The concept that excessive eating behavior is associated with altered brain DA changes is further supported by the fact that the number of binge/purge episodes directly predicted TD model brain activation. Others studying cerebrospinal fluid monoamines found that binge/purge frequency predicted lower DA metabolites (6, 7) and our study now suggests that this behavior is directly associated with functional DA brain reward pathways.
This is the first study that reports increased Sensitivity to Punishment as well as Sensitivity to Reward from the SPSRQ in BN individuals. Previously, we found similar increases in anorexia nervosa (53), and our findings indicate that both eating disorders are characterized by generally heightened sensitivity to salient stimuli. This is important since this instability in relation to environmental stimuli could drive high harm avoidance in eating disorders.
The sample size was not large, but 20 participants per cell are usually regarded as providing high reliability (54). Brain imaging results in psychiatry can be confounded by comorbid conditions. We addressed this by comparing unmedicated BN without comorbid diagnosis with matched CW and those analyses also showed lower activation in the BN group. This indicates that our results are not likely to be an effect of comorbidity or medication. The use of fMRI can only be a proxy for DA function and although there is reasonable evidence that fMRI BOLD response reflects DA activity well (19), there is potential for error and these studies will need to be combined with neurotransmitter receptor studies. Furthermore, while we found correlations of brain biology with BN specific behavior, those self report measures could be inflated. In our sample for both groups the fast learning rate was the better fit with similar differences across groups between slow and fast learning rate parameter estimates in the target brain regions. In our studies the artificial saliva is rated as rather aversive and therefore introduces an additional taste, while removing artificial saliva from the model simplifies learning and this could be related to the better fit of the fast learning rate across both groups.
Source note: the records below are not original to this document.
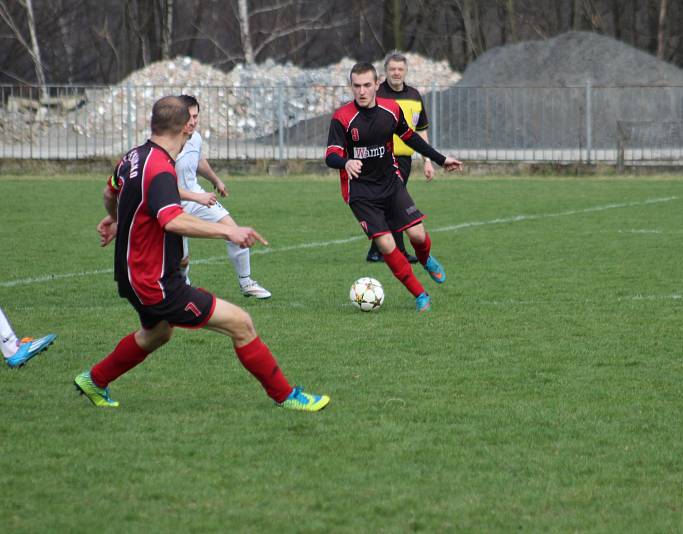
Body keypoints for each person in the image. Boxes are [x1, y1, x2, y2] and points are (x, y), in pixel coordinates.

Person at [78, 96, 329, 411]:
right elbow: (172, 219)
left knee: (157, 334)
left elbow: (109, 191)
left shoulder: (133, 157)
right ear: (185, 128)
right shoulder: (161, 169)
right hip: (155, 281)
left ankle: (94, 380)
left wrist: (116, 218)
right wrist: (229, 231)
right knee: (241, 322)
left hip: (131, 275)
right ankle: (288, 397)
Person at [325, 62, 462, 313]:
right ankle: (420, 294)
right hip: (361, 193)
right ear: (351, 86)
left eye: (367, 85)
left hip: (390, 184)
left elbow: (410, 136)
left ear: (377, 84)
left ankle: (425, 259)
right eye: (357, 86)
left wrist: (441, 160)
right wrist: (346, 162)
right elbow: (330, 155)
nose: (362, 91)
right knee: (387, 246)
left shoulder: (391, 109)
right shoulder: (342, 118)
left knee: (418, 235)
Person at [175, 95, 271, 298]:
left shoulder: (196, 138)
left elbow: (199, 161)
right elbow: (161, 188)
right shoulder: (166, 146)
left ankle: (246, 283)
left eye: (195, 116)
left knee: (234, 231)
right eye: (188, 117)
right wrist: (195, 197)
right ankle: (182, 286)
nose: (192, 121)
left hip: (197, 198)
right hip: (171, 205)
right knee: (181, 259)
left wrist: (216, 180)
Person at [365, 51, 435, 264]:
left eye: (400, 69)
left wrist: (427, 160)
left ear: (405, 71)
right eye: (392, 69)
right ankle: (398, 252)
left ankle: (377, 251)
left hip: (404, 159)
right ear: (385, 71)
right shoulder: (378, 95)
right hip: (382, 157)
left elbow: (421, 130)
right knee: (395, 202)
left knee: (389, 202)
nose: (396, 73)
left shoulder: (414, 95)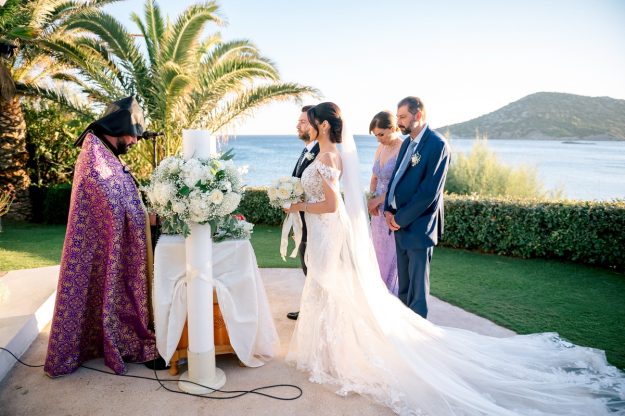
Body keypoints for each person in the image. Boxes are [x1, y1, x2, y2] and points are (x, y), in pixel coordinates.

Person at [284, 101, 624, 415]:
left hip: (360, 228)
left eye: (310, 121)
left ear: (324, 125)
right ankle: (327, 351)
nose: (307, 125)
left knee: (357, 288)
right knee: (333, 286)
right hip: (337, 229)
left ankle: (378, 348)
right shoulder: (340, 152)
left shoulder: (344, 155)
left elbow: (344, 202)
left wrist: (296, 204)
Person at [45, 96, 158, 377]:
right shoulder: (95, 155)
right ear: (118, 127)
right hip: (98, 246)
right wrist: (144, 216)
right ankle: (125, 342)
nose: (135, 141)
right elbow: (110, 203)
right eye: (132, 135)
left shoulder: (103, 151)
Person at [383, 96, 450, 318]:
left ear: (418, 115)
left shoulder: (437, 145)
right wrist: (388, 208)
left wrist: (399, 218)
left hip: (419, 228)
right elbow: (396, 177)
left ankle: (419, 335)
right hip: (399, 225)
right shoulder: (406, 144)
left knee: (417, 293)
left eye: (403, 117)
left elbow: (428, 193)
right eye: (398, 117)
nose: (398, 122)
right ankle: (403, 330)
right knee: (403, 287)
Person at [286, 105, 319, 321]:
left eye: (303, 122)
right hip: (304, 218)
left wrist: (298, 205)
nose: (298, 125)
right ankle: (310, 308)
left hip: (316, 219)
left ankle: (316, 311)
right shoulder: (307, 149)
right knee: (307, 265)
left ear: (315, 124)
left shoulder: (321, 152)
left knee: (315, 267)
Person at [367, 111, 402, 295]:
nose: (378, 139)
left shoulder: (403, 149)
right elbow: (374, 177)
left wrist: (378, 201)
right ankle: (376, 294)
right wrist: (371, 198)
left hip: (391, 209)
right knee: (375, 254)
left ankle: (389, 295)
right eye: (375, 135)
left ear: (393, 128)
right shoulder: (380, 148)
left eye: (381, 134)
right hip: (376, 213)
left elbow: (402, 185)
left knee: (389, 256)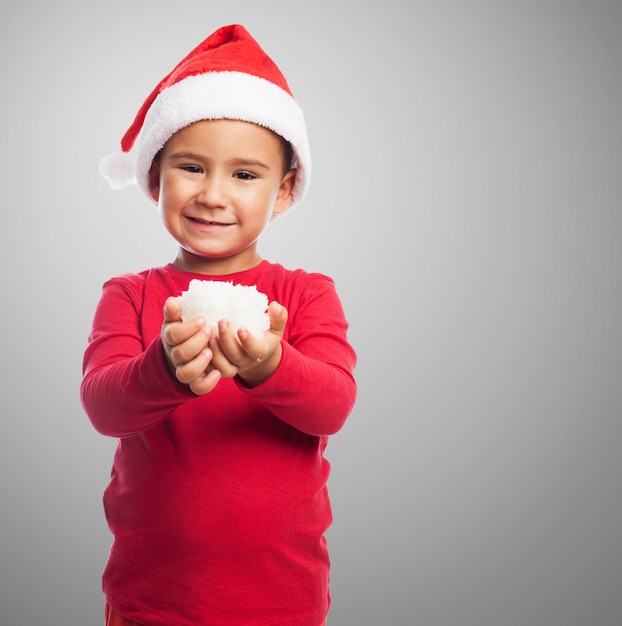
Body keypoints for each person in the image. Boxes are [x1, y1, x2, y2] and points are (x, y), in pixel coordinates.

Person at [81, 24, 357, 626]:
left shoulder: (307, 295)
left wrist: (271, 366)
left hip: (281, 600)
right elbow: (104, 408)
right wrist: (165, 370)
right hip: (151, 601)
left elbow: (333, 405)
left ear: (283, 192)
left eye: (244, 175)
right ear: (155, 177)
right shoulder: (129, 295)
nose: (212, 194)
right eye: (191, 167)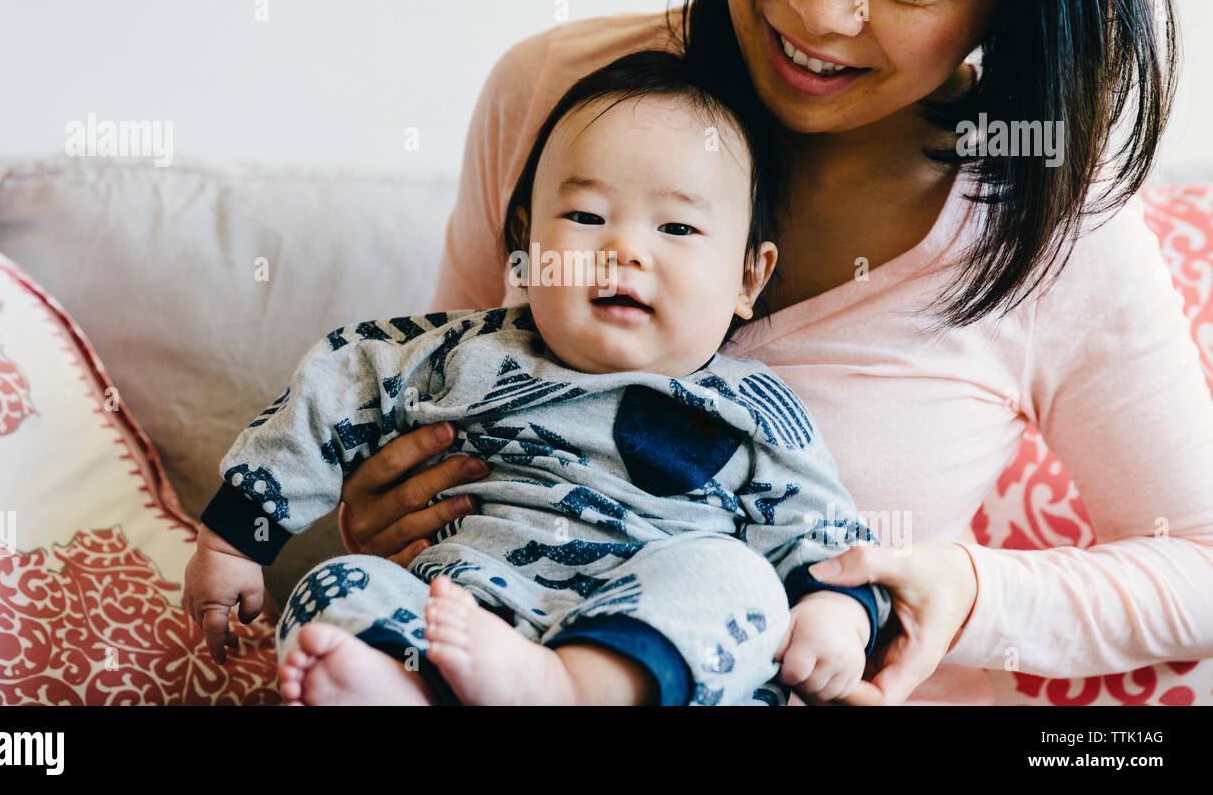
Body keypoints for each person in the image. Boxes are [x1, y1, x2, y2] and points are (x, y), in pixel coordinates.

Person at [325, 0, 1213, 705]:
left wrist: (970, 593)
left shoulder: (1054, 222)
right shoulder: (555, 92)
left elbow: (1202, 562)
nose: (823, 10)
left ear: (1007, 1)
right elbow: (434, 391)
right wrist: (377, 502)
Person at [185, 49, 895, 706]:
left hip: (647, 653)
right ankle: (407, 693)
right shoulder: (460, 356)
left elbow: (823, 535)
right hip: (462, 619)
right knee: (339, 588)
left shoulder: (753, 408)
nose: (624, 250)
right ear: (525, 246)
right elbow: (337, 384)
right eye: (587, 217)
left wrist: (837, 618)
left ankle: (567, 685)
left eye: (676, 229)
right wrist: (234, 541)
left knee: (739, 584)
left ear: (749, 276)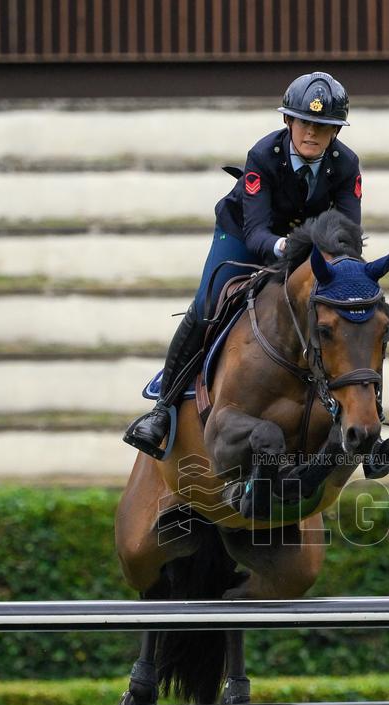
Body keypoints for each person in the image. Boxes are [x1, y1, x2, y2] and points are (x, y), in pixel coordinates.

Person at [124, 70, 363, 458]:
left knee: (353, 315)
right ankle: (162, 411)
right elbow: (256, 233)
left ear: (336, 132)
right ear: (288, 121)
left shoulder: (346, 164)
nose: (312, 134)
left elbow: (350, 231)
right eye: (305, 122)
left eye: (324, 126)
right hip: (244, 236)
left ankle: (365, 421)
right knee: (206, 305)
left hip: (306, 247)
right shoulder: (263, 155)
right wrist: (290, 247)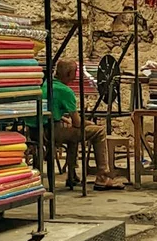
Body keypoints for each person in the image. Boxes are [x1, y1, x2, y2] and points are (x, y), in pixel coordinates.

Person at [39, 60, 125, 190]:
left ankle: (72, 175)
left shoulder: (46, 85)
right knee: (99, 131)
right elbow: (77, 123)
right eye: (74, 73)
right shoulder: (65, 91)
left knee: (73, 134)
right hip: (52, 131)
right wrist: (89, 124)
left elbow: (50, 109)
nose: (75, 77)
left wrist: (63, 118)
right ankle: (103, 176)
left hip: (41, 128)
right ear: (68, 74)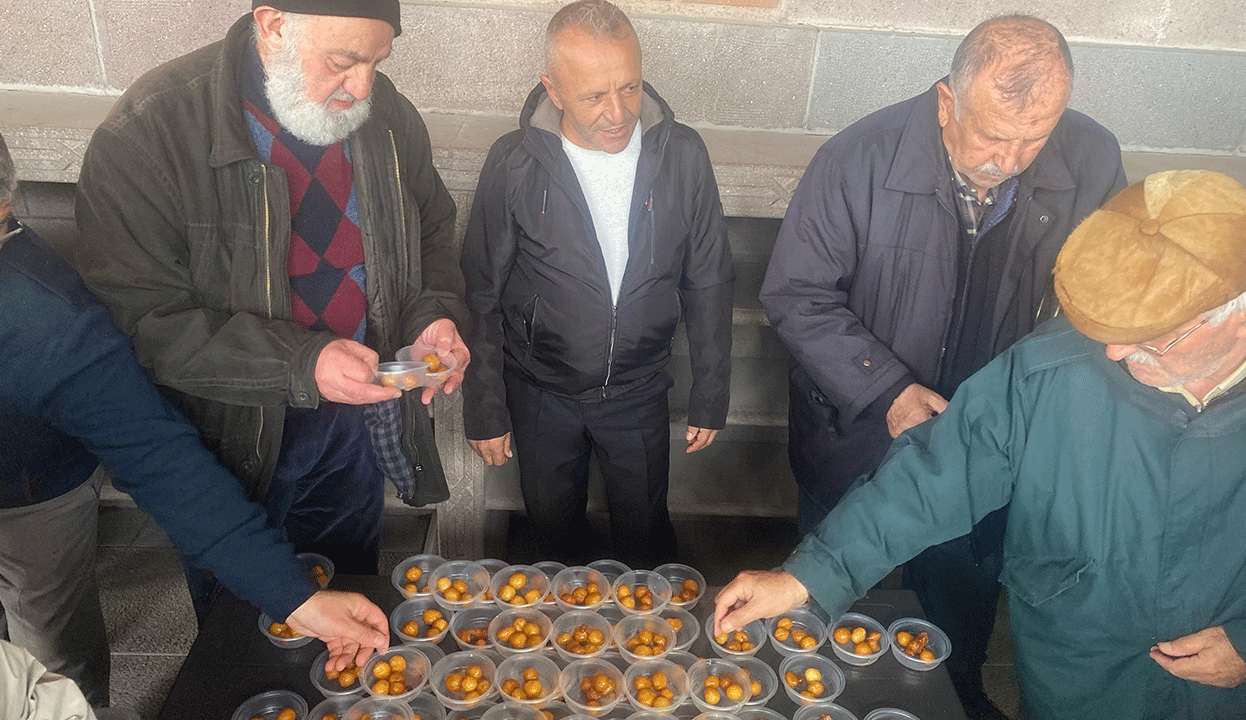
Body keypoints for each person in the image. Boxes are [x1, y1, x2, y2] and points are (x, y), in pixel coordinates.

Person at [717, 169, 1246, 720]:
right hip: (1079, 677)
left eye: (1152, 336)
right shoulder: (1051, 367)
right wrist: (808, 576)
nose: (1112, 355)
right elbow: (937, 476)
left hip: (1238, 699)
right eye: (1106, 329)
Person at [757, 16, 1126, 717]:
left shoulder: (1092, 158)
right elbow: (797, 294)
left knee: (956, 622)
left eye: (1034, 137)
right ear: (945, 100)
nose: (1012, 159)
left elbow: (1106, 302)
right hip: (857, 433)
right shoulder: (856, 159)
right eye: (992, 135)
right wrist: (887, 389)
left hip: (987, 444)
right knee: (831, 606)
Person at [64, 0, 469, 619]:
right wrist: (301, 363)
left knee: (350, 604)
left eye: (378, 60)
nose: (363, 87)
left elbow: (434, 228)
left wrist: (430, 318)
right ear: (274, 25)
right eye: (343, 61)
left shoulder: (383, 110)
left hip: (352, 429)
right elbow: (144, 322)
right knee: (243, 620)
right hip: (231, 440)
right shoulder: (149, 133)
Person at [0, 131, 388, 717]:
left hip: (30, 489)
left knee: (50, 646)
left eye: (5, 223)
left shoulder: (43, 318)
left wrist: (295, 598)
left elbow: (165, 464)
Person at [461, 0, 733, 567]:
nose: (618, 113)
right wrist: (484, 405)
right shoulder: (514, 163)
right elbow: (482, 291)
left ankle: (649, 643)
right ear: (553, 90)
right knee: (554, 536)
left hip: (638, 389)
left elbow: (708, 280)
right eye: (594, 96)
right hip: (540, 391)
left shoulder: (682, 156)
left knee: (646, 537)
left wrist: (711, 391)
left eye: (630, 88)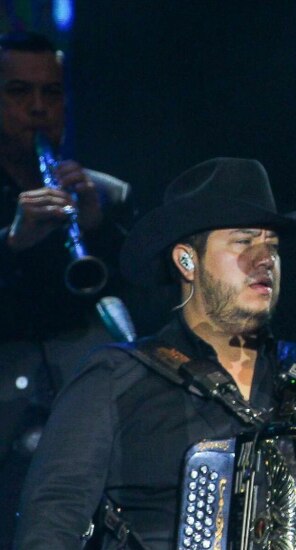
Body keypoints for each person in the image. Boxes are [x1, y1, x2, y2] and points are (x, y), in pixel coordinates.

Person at [15, 158, 296, 548]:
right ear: (187, 260)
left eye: (272, 246)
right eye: (243, 241)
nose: (264, 259)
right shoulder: (113, 379)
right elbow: (50, 527)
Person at [0, 31, 132, 546]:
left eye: (51, 93)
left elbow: (141, 313)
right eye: (17, 92)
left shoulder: (107, 194)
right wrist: (11, 243)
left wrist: (98, 229)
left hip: (83, 424)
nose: (37, 107)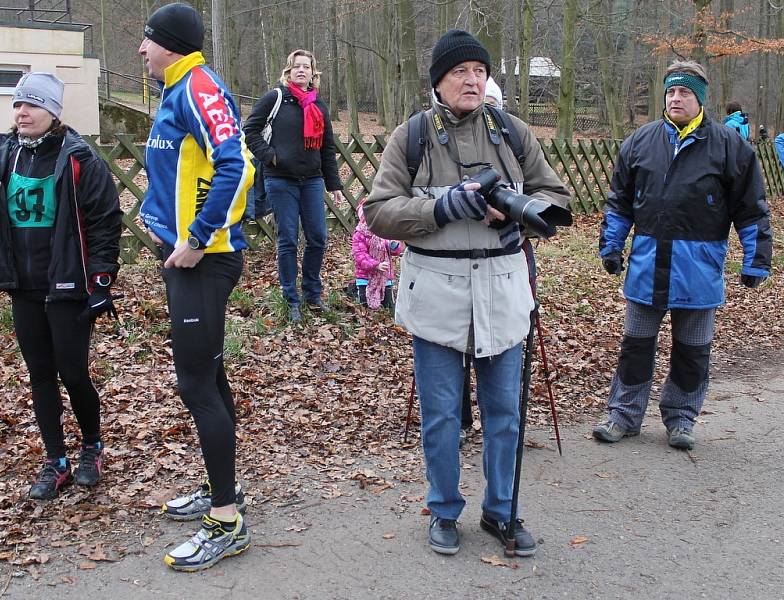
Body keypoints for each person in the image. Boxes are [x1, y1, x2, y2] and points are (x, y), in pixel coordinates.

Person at [365, 29, 570, 557]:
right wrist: (440, 209)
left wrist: (520, 220)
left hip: (503, 294)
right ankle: (443, 510)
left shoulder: (512, 132)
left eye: (479, 71)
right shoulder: (410, 137)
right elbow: (378, 211)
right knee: (440, 416)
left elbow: (555, 197)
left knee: (505, 415)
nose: (472, 80)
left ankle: (502, 512)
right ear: (439, 81)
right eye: (461, 72)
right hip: (436, 294)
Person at [595, 61, 772, 451]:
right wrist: (611, 245)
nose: (676, 98)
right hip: (646, 268)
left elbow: (751, 208)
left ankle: (681, 419)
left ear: (701, 100)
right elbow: (620, 203)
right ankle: (624, 416)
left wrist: (756, 258)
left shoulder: (730, 147)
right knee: (635, 347)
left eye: (685, 92)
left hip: (699, 271)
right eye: (671, 91)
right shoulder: (640, 142)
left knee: (692, 352)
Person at [138, 3, 254, 571]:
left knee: (195, 385)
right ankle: (221, 490)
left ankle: (226, 521)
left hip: (202, 262)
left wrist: (197, 237)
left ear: (170, 44)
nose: (140, 50)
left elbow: (234, 166)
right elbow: (184, 167)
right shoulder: (178, 87)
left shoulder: (198, 87)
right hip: (186, 256)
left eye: (148, 41)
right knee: (208, 375)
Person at [0, 72, 122, 500]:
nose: (22, 112)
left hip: (67, 285)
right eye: (18, 105)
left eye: (33, 105)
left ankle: (92, 447)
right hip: (23, 285)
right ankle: (55, 459)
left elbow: (105, 221)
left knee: (74, 373)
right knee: (40, 375)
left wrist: (101, 281)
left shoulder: (78, 157)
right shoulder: (4, 155)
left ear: (53, 112)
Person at [243, 50, 342, 323]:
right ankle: (291, 298)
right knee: (288, 238)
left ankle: (312, 293)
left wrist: (334, 184)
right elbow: (250, 130)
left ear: (313, 73)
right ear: (288, 71)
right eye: (296, 66)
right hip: (280, 180)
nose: (301, 71)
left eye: (306, 67)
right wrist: (271, 156)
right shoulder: (275, 98)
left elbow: (327, 147)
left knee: (318, 238)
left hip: (311, 181)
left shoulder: (318, 105)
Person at [351, 200, 402, 310]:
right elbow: (360, 255)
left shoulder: (384, 231)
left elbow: (395, 250)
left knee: (387, 305)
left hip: (384, 275)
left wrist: (394, 246)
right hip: (365, 276)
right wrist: (376, 265)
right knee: (364, 304)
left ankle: (387, 313)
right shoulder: (360, 234)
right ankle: (359, 299)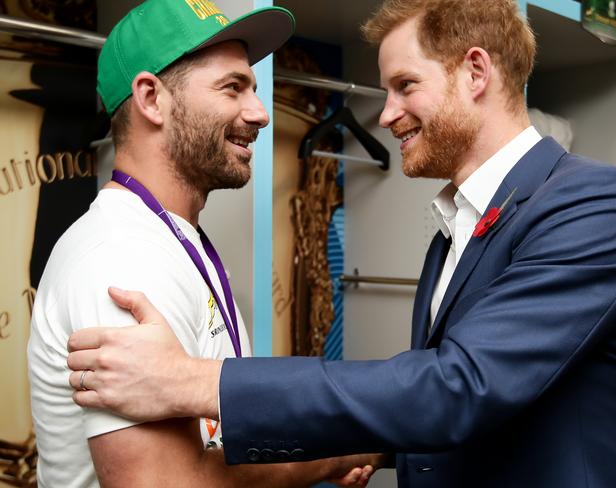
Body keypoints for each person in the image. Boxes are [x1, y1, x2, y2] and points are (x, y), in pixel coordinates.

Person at [67, 0, 616, 486]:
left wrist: (189, 380)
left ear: (476, 72)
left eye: (404, 86)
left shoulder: (598, 205)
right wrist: (364, 448)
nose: (387, 113)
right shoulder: (460, 223)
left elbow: (458, 386)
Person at [28, 1, 381, 487]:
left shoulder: (171, 237)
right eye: (233, 87)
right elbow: (167, 482)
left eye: (253, 89)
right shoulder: (122, 256)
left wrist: (314, 444)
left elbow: (216, 440)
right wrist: (337, 456)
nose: (259, 114)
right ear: (152, 98)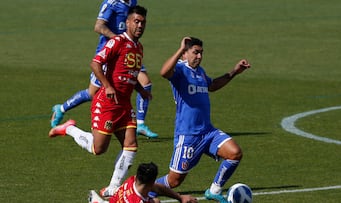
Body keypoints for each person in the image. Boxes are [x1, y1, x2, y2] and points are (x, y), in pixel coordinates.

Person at [49, 5, 150, 198]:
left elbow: (129, 73)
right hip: (107, 103)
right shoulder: (117, 42)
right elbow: (95, 63)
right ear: (127, 22)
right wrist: (108, 86)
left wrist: (140, 90)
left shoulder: (138, 47)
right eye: (136, 22)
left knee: (131, 145)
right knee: (98, 149)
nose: (139, 26)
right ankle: (68, 128)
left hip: (124, 105)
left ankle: (113, 187)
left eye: (143, 22)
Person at [152, 37, 251, 203]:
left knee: (234, 153)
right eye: (195, 52)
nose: (199, 56)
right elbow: (163, 72)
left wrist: (234, 72)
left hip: (208, 132)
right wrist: (179, 50)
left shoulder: (200, 72)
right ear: (185, 53)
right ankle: (144, 188)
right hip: (188, 136)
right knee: (174, 181)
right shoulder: (180, 70)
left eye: (201, 53)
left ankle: (214, 190)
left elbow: (212, 86)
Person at [50, 0, 158, 138]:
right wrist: (119, 39)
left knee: (145, 82)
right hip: (111, 54)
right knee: (92, 93)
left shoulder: (133, 2)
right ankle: (61, 108)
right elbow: (98, 26)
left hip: (128, 52)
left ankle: (140, 124)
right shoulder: (111, 3)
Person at [89, 162, 198, 203]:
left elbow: (158, 188)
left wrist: (180, 197)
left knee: (155, 201)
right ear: (151, 182)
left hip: (117, 200)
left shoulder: (131, 180)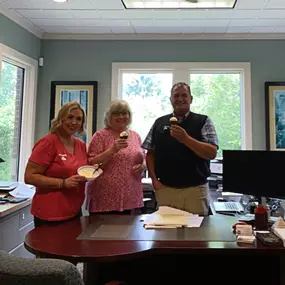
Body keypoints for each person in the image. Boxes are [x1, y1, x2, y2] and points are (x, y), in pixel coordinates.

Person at [142, 82, 218, 215]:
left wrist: (186, 139)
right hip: (166, 189)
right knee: (165, 234)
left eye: (184, 95)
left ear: (191, 99)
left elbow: (211, 153)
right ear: (171, 99)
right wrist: (155, 181)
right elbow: (150, 154)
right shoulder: (159, 123)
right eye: (176, 95)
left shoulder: (203, 121)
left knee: (196, 234)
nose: (180, 99)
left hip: (195, 190)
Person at [24, 101, 88, 227]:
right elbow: (29, 176)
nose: (74, 122)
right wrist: (62, 183)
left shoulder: (80, 145)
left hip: (74, 210)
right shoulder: (48, 143)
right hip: (50, 213)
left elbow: (79, 170)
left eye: (78, 119)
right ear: (61, 118)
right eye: (70, 117)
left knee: (72, 247)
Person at [86, 99, 145, 214]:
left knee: (131, 231)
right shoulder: (100, 136)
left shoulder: (135, 136)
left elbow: (142, 156)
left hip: (131, 196)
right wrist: (112, 150)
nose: (121, 117)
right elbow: (91, 162)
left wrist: (142, 166)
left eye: (124, 113)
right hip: (105, 197)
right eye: (116, 114)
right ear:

In summary, our results indicate that DA related reward function is reduced in BN; these results are in line with food addiction studies in animals and could indicate a down regulation of DA function in response to episodic, excessive food intake and DA overstimulation. DA specific drugs that target to correct this reduced sensitivity may hold promise as treatment agents in the future.
The authors have no conflict of interest to declare and all authors contributed equally to this manuscript. We thank Dr. O’Doherty for providing the fractal images used as conditioned stimuli in the study. We would like to thank all the individuals who participated in this study as well as the staff at the Eating Disorders program at the Children’s Hospital and the Eating Disorder Center Denver.
Funding for all aspects of the study was provided to Guido Frank by a Davis Foundation Award of the Klarman Family Foundation Grants Program in Eating Disorders, NIMH grant K23 MH080135-01A2, and a NARSAD Young Investigator Award.
Randy O’Reilly has received funding through NIH IBSC center grant 1-P50-MH079485. The authors report no biomedical financial interests or potential conflicts of interest.